I know o should probably go back to work as being at home on my own isn’t helping but I can’t beat the thought of coming home and him not being here - he was furloughed throughout his illness so was always waiting for me to get home.
I know everyone on here is suffering, hence we are here but I just needed to get it out as I don’t want to burden my family with my sadness
Well my day started with a drs appointment don't know what I expected but I was excited that they actually wanted to see me I was full of hope it would sort me out but nothing can be done apparently no magic cure for me, then it was a trip to tesco, they need to get a section for widows,single people,we are not catered for,if I ever feel like eating properly again I don't need ten slices of bacon, or six of anything everything is multipack this is another thing I need to adjust too apparently food for one, see what tomorrow brings for all of us.

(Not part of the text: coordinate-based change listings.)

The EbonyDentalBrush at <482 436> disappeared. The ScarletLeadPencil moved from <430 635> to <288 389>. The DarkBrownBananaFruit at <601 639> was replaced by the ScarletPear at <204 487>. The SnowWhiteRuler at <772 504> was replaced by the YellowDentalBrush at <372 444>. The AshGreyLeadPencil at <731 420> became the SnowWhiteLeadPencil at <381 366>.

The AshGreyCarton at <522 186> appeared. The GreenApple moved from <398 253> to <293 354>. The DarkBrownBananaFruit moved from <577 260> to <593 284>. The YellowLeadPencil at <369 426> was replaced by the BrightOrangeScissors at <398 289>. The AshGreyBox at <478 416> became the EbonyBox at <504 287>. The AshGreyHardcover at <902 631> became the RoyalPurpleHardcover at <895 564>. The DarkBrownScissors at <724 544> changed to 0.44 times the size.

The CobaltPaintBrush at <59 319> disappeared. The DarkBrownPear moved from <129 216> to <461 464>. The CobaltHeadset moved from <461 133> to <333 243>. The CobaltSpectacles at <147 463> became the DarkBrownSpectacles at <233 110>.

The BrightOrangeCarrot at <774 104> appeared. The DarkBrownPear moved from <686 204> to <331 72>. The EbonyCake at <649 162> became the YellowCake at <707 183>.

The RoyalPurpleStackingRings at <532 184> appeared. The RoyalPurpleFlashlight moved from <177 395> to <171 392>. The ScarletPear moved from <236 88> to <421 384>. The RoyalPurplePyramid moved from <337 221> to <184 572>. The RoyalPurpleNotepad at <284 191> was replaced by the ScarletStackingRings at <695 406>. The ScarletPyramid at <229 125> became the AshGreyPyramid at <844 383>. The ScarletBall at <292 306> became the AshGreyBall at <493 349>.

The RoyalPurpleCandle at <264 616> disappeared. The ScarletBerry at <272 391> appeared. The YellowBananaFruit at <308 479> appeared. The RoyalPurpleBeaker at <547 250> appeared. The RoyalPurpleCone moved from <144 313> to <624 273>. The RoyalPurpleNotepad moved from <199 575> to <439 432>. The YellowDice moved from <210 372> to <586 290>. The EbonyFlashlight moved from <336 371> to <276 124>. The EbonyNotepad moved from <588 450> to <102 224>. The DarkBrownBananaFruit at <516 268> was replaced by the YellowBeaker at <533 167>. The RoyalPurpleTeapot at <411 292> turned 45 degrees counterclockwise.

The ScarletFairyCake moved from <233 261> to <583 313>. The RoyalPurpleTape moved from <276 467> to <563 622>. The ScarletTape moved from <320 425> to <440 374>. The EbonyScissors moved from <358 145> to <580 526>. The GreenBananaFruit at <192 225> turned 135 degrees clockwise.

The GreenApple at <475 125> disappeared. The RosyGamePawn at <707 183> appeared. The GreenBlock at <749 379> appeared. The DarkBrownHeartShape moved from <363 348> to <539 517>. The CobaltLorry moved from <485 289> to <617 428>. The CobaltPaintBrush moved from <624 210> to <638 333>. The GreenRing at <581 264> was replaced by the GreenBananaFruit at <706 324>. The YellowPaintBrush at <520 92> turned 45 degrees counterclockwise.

Iv tried a different approach, the last few days,because I can't cope with all theses feelings iv tried not looking at photos of my mark,not listening to music, tried to block out what has happened but it doesn't work it just made me shake even more.
I’ve been avoiding shopping for this reason. Dave always said I still shopped/cooked for four even after our children flew the nest. How am I now going to do this for one?
Hi Jayne Do you have.a local hospice as they may be able to offer you some grief counselling? I feel like they would be willing to help even if they’re were not involved in the care of Mark. Obviously I don’t know you personally but it really sounds like talking to someone could help you and it seems like this isn’t forthcoming via your GP.
I’ve put up a framed photo of Dave where I sit and have a cuppa and have a chat (in my head) with him to let him know what’s going on. I find this is helping as at first I’d think “I’ll tell Dave that” and then it would hit me that I can’t as he isn’t here.- now I can.
I am not yet ready to listen to his music though - he was a guitarist and was never far away from his beloved guitars.
If you go to local butcher they will do the quantities you require I have been doing this long before Craig passed away & then put it in freezer, M&S does a good line in food and always tasty bit more expensive but no waste can recommend the crab linguine, have a good day xx
Like you I’m trying to fill my days, I’m golfing this afternoon went walking Monday, visited another friend yesterday anything to not be on my own. I will have to return to work at some point but certainly not ready yet as I’m a nurse. I also like a designer handbag there is a mulberry outlet shop in Shepton Mallet always worth a visit! Thank you for volunteering with the vaccines we couldn’t do it without this army behind us in general practice. Sending hugs xx
I’m in Yorkshire Jayne so don’t think too far from you if I’ve guessed the abbreviation correctly so hope that makes you feel a bit better. We are all on here though for the same reason & to help support one another in ways which are friends & close family are not able because thankfully they are not part of this awful club. Have you done anything today?